Hello everybody!
Today I'd like to share with you an interesting case of Network Redundancy with static Vxlan Tunnel. Please see below for more information on the topic.
ISSUE DESCRIPTION
Customer X has an IS-IS running MPLS network. All of the clients for system A are located on Site 1. Server Farm 1 and Server Farm 2 are the distributed virtual server resources for these clients.
Server Farm 2 is located on Site 2. Static Vxlan is used for servers to extend server network in order to keep servers synchronized. Layer3 gateways of clients and servers are configured on PE3 & PE4, which are dual-active systems based on M-LAG.

In scope of redundancy tests:
PE3 is powered off - there is no service interruption;
PE3 is powered off + PE1 is powered off - there is no service interruption;
PE3 is powered on while PE 1 is powered off - there is no service interruption;
PE3 is powered on + PE 1 is powered on - there is no service interruption.
After a few minutes of PE1 being powered on, PE4 is immediately powered off: there is a service interruption for approximately 1.5 minutes. All of the servers are rebooted in order to select masters because the heartbeat over Vxlan and L3 connection between witness server and server farms are down.

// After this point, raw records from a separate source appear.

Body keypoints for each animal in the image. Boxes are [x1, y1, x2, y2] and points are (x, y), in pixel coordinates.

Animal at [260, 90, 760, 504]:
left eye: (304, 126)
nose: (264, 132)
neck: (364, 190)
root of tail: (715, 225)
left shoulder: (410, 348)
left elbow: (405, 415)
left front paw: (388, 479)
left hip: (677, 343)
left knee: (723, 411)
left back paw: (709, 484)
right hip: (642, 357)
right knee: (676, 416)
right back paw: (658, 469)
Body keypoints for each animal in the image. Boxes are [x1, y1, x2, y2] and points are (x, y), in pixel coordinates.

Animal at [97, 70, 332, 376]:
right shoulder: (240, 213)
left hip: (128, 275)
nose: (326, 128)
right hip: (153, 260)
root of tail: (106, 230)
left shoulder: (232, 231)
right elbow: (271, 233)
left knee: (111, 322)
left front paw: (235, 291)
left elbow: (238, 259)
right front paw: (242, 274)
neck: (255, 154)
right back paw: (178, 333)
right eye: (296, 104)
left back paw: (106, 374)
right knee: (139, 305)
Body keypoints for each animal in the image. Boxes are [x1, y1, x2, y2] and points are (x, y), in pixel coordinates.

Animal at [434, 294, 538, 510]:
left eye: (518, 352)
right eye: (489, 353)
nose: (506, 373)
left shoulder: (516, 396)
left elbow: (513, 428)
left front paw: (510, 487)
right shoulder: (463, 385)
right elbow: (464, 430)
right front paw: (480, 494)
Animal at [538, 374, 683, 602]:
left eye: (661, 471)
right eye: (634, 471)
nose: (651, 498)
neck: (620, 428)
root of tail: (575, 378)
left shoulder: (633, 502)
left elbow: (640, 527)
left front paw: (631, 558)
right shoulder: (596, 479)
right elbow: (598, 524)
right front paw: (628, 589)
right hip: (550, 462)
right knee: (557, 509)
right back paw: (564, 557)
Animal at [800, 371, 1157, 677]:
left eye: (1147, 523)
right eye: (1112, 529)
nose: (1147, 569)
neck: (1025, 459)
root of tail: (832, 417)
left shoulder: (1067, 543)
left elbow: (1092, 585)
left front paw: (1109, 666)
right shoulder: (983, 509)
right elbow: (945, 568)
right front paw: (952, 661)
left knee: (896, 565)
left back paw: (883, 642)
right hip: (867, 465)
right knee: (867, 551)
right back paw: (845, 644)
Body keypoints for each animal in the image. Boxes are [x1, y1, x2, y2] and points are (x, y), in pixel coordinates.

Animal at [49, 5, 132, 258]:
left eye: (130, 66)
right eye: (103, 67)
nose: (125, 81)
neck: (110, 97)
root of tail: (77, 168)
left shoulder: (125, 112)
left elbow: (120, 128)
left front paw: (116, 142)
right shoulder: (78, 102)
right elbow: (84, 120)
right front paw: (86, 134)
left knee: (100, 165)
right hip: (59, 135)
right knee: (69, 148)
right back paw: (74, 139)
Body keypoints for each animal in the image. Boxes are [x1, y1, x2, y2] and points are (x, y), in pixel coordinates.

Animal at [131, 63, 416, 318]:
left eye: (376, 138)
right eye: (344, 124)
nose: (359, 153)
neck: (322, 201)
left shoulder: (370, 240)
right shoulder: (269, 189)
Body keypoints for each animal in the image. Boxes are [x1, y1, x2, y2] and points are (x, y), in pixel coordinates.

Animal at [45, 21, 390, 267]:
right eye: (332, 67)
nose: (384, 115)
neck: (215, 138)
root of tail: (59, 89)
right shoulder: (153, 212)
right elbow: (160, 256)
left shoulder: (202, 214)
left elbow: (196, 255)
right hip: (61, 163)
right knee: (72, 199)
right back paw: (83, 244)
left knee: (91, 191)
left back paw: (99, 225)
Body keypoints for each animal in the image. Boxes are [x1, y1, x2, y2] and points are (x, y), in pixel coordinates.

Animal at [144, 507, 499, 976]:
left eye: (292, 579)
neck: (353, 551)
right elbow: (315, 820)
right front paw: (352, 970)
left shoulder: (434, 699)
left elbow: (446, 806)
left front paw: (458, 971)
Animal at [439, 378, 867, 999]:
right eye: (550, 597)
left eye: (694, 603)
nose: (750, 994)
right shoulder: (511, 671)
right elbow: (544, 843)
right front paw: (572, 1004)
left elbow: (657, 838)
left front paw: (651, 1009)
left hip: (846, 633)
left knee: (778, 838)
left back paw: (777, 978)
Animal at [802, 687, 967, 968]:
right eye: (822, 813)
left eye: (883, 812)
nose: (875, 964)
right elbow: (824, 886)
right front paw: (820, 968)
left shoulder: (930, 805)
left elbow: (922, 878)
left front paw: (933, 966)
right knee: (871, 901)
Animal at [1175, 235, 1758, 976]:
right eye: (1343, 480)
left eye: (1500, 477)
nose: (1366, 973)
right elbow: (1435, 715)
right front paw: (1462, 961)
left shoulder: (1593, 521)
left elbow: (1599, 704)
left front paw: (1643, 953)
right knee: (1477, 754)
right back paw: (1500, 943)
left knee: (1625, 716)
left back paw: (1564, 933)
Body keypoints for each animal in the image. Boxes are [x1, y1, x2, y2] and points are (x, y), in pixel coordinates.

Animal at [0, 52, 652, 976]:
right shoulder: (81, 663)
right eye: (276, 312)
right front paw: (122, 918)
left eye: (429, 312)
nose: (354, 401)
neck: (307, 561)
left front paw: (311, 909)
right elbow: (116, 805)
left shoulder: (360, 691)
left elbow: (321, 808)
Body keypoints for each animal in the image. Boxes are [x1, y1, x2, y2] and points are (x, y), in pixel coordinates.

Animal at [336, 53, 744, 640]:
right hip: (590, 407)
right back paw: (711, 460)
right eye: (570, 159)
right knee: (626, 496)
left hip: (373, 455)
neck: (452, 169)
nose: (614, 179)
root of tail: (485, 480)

The Vxlan tunnel is down and L3 gateways are not reachable during this period.
HANDLING PROCESS
Traffic is recovered 1.5 minutes later without any configurations.
ROOT CAUSE
According to the ISIS configurations on the PE devices, set-overload on-startup is configured with the default settings, that is, 10 minutes.
'If an IS-IS device needs to be temporarily isolated, configure the IS-IS device to enter the overload state to prevent other devices from forwarding traffic to this IS-IS device and prevent blackhole routes.'
When PE4 is powered off 10 minutes prior to the PE1 startup (which is approximately 8.5 minutes), all traffic from PE3 & PE4 cannot be routed via PE1.

aa bb xxxx 12:38:11+03:00 PE1 %ISIS/3/isisDatabaseOverload(t):CID=0x8086055c-OID=1.3.6.1.3.37.2.0.1;The overload state of IS-IS LSDB changed. (isisSysInstance=1, isisSysLevelIndex=2, isisSysLevelOverloadState=2)
aa bb xxxx 12:48:00+03:00 PE1 %ISIS/3/isisDatabaseOverload(t):CID=0x8086055c-OID=1.3.6.1.3.37.2.0.1;The overload state of IS-IS LSDB changed. (isisSysInstance=1, isisSysLevelIndex=2, isisSysLevelOverloadState=1)

SOLUTION
Before redundancy tests, prepare an SOP document properly in order to estimate all possible scenarios. An alternate scenario for this topology can be suggested to the customer. Please refer to the below suggestions.
SUGGESTIONS AND SUMMARY
Do not use a distributed server architecture. Since all clients are located on Site 1, keep all active servers on Site 1.
Do not use only one gateway on Site 1.
Use the bgp evpn distributed vxlan scenario instead of static vxlan scenario to configure the same IP address on Site 1 and Site 2. This will allow the witness server to reach at least one of the server farms and prevent the rebooting of all servers. This allows all clients and Server Farm 1 to communicate via PE3 & PE4 even though PE1 & PE2 are not reachable.